Saved data entries:
################
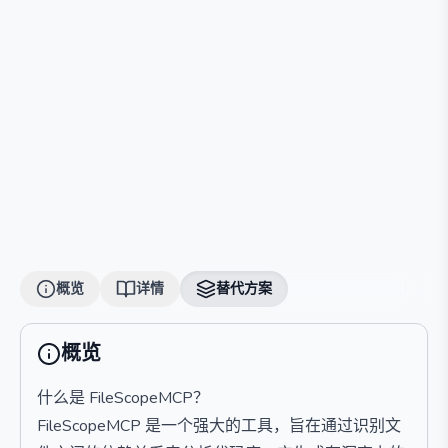
概览
详情
替代方案
概览
什么是 FileScopeMCP？
FileScopeMCP 是一个强大的工具，旨在通过识别文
################
• **Problem details**:
Each record should be given again exactly, with no picture carried over.

• **Task answer**:
概览
详情
替代方案
概览
什么是 FileScopeMCP？
FileScopeMCP 是一个强大的工具，旨在通过识别文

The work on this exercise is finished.